After that, Liz hadn’t set foot on a plane again until three months ago, when she’d announced she was attending her brother’s funeral. Nathan had been completely taken aback. He’d felt nothing but vague relief at his uncle’s death and had assumed his mum had felt the same.
‘Why on earth are you going?’ he had asked.
‘He was my brother.’
‘Yes, but –’ he had started, then couldn’t think how to continue. She had all the same information that he did. To be honest, Nathan thought it was bloody lucky the heart attack had done the man in before the legal system caught up with him.
Not that the technicalities had mattered to Jacqui. She’d had an absolute field day when she’d heard what his uncle had been accused of and had jumped at the excuse not to send Xander for his visits, citing ongoing legal proceedings and appropriate role model behaviour and all that bullshit. Nathan had been forced to pay a three-figure sum for his lawyer to send a six-sentence letter reminding Jacqui of her court-ordered obligations. So if the bloke was dead in the ground, Nathan – for one – was happy enough about it.

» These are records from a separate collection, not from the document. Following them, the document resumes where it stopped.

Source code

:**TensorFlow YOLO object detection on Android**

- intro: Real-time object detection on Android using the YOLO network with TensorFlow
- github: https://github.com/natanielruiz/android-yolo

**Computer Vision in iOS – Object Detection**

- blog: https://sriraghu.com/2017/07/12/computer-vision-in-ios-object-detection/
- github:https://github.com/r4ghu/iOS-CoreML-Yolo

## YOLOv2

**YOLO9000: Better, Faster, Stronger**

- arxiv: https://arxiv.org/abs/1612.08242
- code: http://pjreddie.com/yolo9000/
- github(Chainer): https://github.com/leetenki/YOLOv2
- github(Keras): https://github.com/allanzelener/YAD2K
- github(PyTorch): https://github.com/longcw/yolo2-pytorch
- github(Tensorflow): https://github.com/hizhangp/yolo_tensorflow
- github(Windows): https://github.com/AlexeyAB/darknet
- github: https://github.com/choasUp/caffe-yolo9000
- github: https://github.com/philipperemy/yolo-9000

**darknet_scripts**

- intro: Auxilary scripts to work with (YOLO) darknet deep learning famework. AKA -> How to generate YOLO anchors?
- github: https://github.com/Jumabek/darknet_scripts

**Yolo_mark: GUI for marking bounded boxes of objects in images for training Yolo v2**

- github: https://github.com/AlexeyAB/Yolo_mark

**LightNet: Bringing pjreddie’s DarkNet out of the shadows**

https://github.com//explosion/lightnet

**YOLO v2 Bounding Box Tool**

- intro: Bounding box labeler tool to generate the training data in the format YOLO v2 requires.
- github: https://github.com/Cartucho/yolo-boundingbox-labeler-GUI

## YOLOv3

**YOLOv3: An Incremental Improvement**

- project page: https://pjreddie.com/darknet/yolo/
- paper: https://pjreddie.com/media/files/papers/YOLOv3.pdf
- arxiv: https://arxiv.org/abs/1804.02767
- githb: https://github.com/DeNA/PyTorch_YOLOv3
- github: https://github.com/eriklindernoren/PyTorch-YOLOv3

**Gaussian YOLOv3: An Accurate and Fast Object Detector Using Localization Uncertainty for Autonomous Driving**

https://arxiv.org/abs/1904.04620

But Liz had seemed determined to go, and Nathan had worried about her doing that absolute slog of a journey on her own. He’d thought about it for longer than he should have, then reluctantly said he’d go with her, only to be told that Cameron had already offered and she’d told him not to bother either.
‘For God’s sake,’ she’d said. ‘Mal wasn’t worth one airfare, let alone two. Not before and especially not now.’
There had been a long argument and in the end Uncle Harry had gone with her.
‘How was it?’ Nathan had asked him later.